Wang Haoyuan, Wu Difeng, Zheng Miao, Zhang Zuoshuai, Zhang Weina, Di Jianglei, Zhong Liyun
Guangdong University of Technology, Institute of Advanced Photonics Technology, School of Information Engineering, Guangzhou, China.
Guangdong University of Technology, Ministry of Education of China, Key Laboratory of Photonic Technology for Integrated Sensing and Communication, Guangzhou, China.
J Biomed Opt. 2025 Sep;30(9):096501. doi: 10.1117/1.JBO.30.9.096501. Epub 2025 Sep 2.
Accurate cell classification is essential in disease diagnosis and drug screening. Three-dimensional (3D) voxel models derived from holographic tomography effectively capture the internal structural features of cells, enhancing classification accuracy.

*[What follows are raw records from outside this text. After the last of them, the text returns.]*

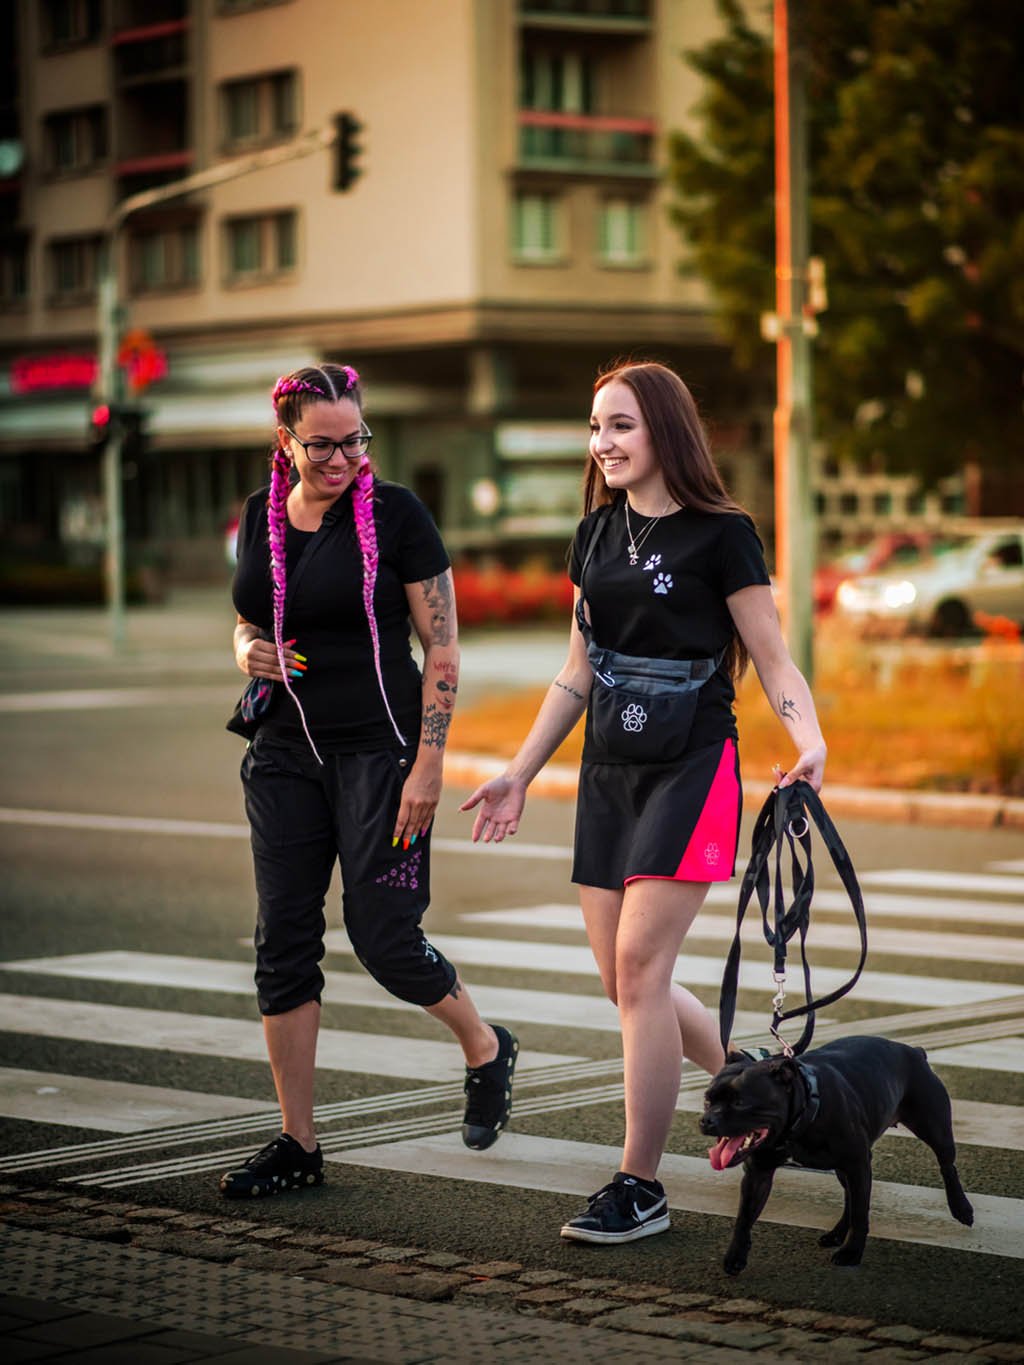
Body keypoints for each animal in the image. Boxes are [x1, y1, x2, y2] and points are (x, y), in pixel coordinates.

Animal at [704, 1037, 972, 1272]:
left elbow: (861, 1214)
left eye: (740, 1102)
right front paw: (735, 1255)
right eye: (707, 1100)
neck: (801, 1118)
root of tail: (915, 1051)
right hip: (845, 1169)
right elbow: (744, 1217)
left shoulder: (858, 1164)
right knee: (849, 1197)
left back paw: (962, 1208)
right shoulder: (758, 1175)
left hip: (934, 1128)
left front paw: (852, 1252)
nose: (706, 1120)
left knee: (947, 1165)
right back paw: (836, 1234)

However, their high dimensionality leads to significant increases in data volume, computational complexity, processing time, and hardware costs, which limit their practical applicability.
We aim to develop an efficient and accurate cell classification method using 3D refractive index (RI) point cloud data obtained from holographic tomography, focusing on reducing computational complexity without sacrificing classification performance.
We transformed 3D RI voxel data into point cloud representations using segmented equilibrium sampling to substantially decrease data volume while retaining crucial structural features. A deep learning model, named RI-PointNet++, was then specifically designed for RI point cloud data to enhance feature extraction and enable precise cell classification.
In experiments classifying the viability of HeLa cells, the proposed method achieved a classification accuracy of 93.5%, significantly outperforming conventional two-dimensional models (87.0%). Furthermore, compared with traditional 3D voxel-based models, our method reduced computational complexity by over 99%, with floating-point operations of only 1.49 G, thus enabling efficient performance even on central processing unit (CPU) hardware.
Our proposed method provides an innovative, lightweight solution for 3D cell classification, highlighting the considerable potential of point cloud-based approaches in biomedical research applications.
准确的细胞分类在疾病诊断和药物筛选中至关重要。从全息断层扫描中获取的三维(3D)体素模型能够有效地捕捉细胞的内部结构特征,提高分类准确性。然而,其高维度导致数据量、计算复杂度、处理时间和硬件成本大幅增加,限制了它们的实际应用。
我们旨在开发一种高效准确的细胞分类方法,该方法使用从全息断层扫描中获得的三维折射率(RI)点云数据,重点是在不牺牲分类性能的情况下降低计算复杂度。
我们使用分段平衡采样将三维RI体素数据转换为点云表示,以在保留关键结构特征的同时大幅减少数据量。然后专门为RI点云数据设计了一个名为RI-PointNet++的深度学习模型,以增强特征提取并实现精确的细胞分类。
在对HeLa细胞活力进行分类的实验中,所提出的方法实现了93.5%的分类准确率,显著优于传统的二维模型(87.0%)。此外,与传统的基于三维体素的模型相比,我们的方法将计算复杂度降低了99%以上,浮点运算仅为1.49 G,因此即使在中央处理器(CPU)硬件上也能实现高效性能。
我们提出的方法为三维细胞分类提供了一种创新的轻量级解决方案,突出了基于点云的方法在生物医学研究应用中的巨大潜力。